Welcome back to Seen Elsewhere, my round-up of good stuff I’ve seen in R and data journalism this week.
There are three links here for you this week:
- An introduction to tidy text used on the novels of Jane Austen
- A ebook on text analysis in R
- This amazing map of shipping patterns
Tidytext introduction
I’ve been doing some research into text analysis in R this week and it’s something I hope to be able to start doing myself in the near future. This introduction is a good starting point by Julia Silge and David Robinson. The text analysis they ran divides words into ones with positive and negative connotations. It’s not a perfect system (what happens if you say something is ‘not good’ for instance?)
But it can produce some very informative results (this was from following their code):
This would probably mean more to me if I’d read any Jane Austen novels…
Text analysis ebook
Sticking with these two authors, they actually have published a whole ebook on tidy text, which I’m really looking forward to reading in full.

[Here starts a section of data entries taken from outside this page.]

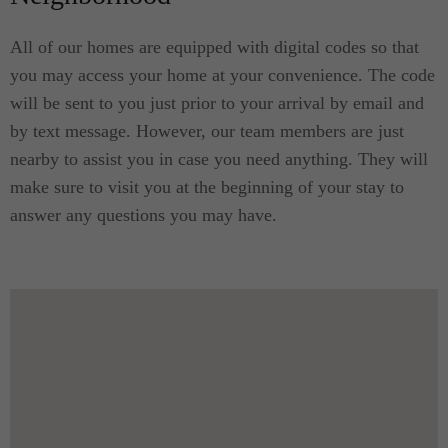
All of our homes are equipped with digital codes so that
you may access your home at your convenience. The code
will be sent to you just prior to your arrival by email and
by text message. However, our team members are just
nearby to assist you in case you need anything. They will
make sure to visit you at the beginning of your stay to
answer any questions you may have.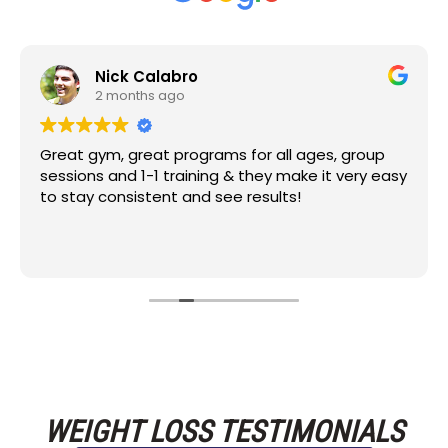
Nick Calabro
2 months ago
Great gym, great programs for all ages, group
sessions and 1-1 training & they make it very easy
to stay consistent and see results!
WEIGHT LOSS TESTIMONIALS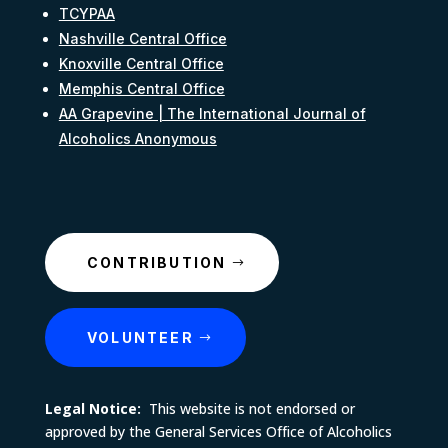
TCYPAA
Nashville Central Office
Knoxville Central Office
Memphis Central Office
AA Grapevine | The International Journal of
Alcoholics Anonymous
CONTRIBUTION
VOLUNTEER
Legal Notice:
This website is not endorsed or
approved by the General Services Office of Alcoholics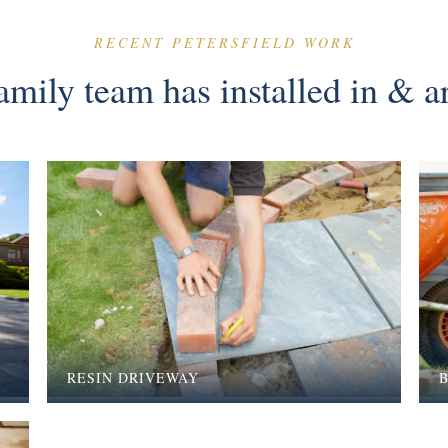
RECENT PETERSFIELD WORK
mily team has installed in & a
RESIN DRIVEWAY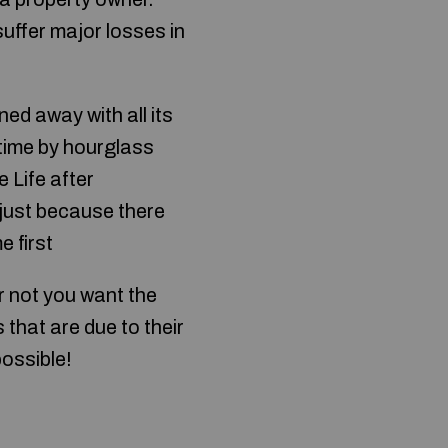
uffer major losses in
ed away with all its
 time by hourglass
 Life after
 just because there
 first
r not you want the
that are due to their
possible!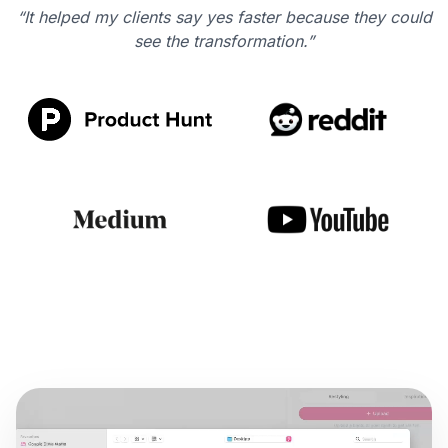
“It helped my clients say yes faster because they could
see the transformation.”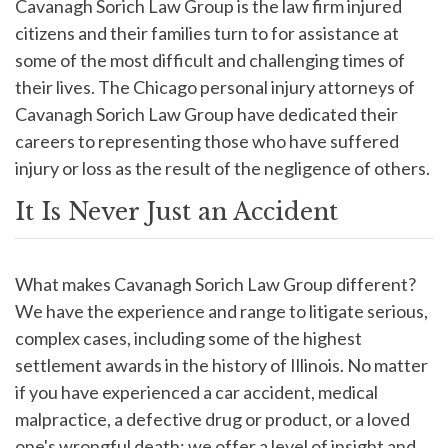
Cavanagh Sorich Law Group is the law firm injured
citizens and their families turn to for assistance at
some of the most difficult and challenging times of
their lives. The Chicago personal injury attorneys of
Cavanagh Sorich Law Group have dedicated their
careers to representing those who have suffered
injury or loss as the result of the negligence of others.
It Is Never Just an Accident
What makes Cavanagh Sorich Law Group different?
We have the experience and range to litigate serious,
complex cases, including some of the highest
settlement awards in the history of Illinois. No matter
if you have experienced a car accident, medical
malpractice, a defective drug or product, or a loved
one's wrongful death; we offer a level of insight and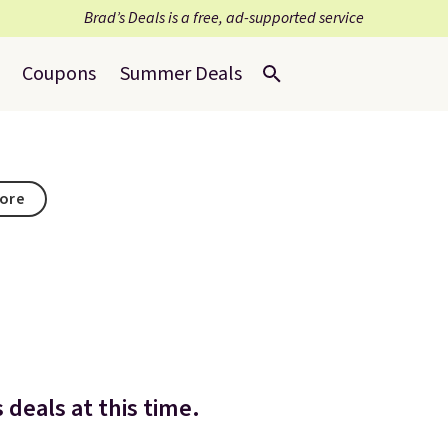
Brad’s Deals is a free, ad-supported service
Coupons
Summer Deals
tore
 deals at this time.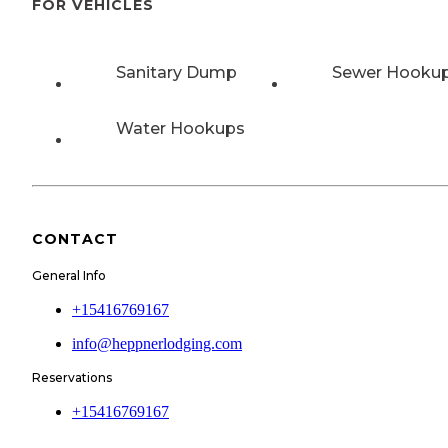
FOR VEHICLES
Sanitary Dump
Sewer Hooku
Water Hookups
CONTACT
General Info
+15416769167
info@heppnerlodging.com
Reservations
+15416769167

The world’s shipping routes visualised
This is a truly amazing visualisation by Kiln using hundreds of millions of data points to show the movement of cargo ships around the world. You can zoom in on bottlenecks such as the English Channel, the Panama Canal and the North American Great Lakes. It comes with a great explainer video to help make sense of all the data. They have also very kindly made it embeddable. I don’t know whether this was done using R, but it’s so good that I’ll make an exception if it wasn’t…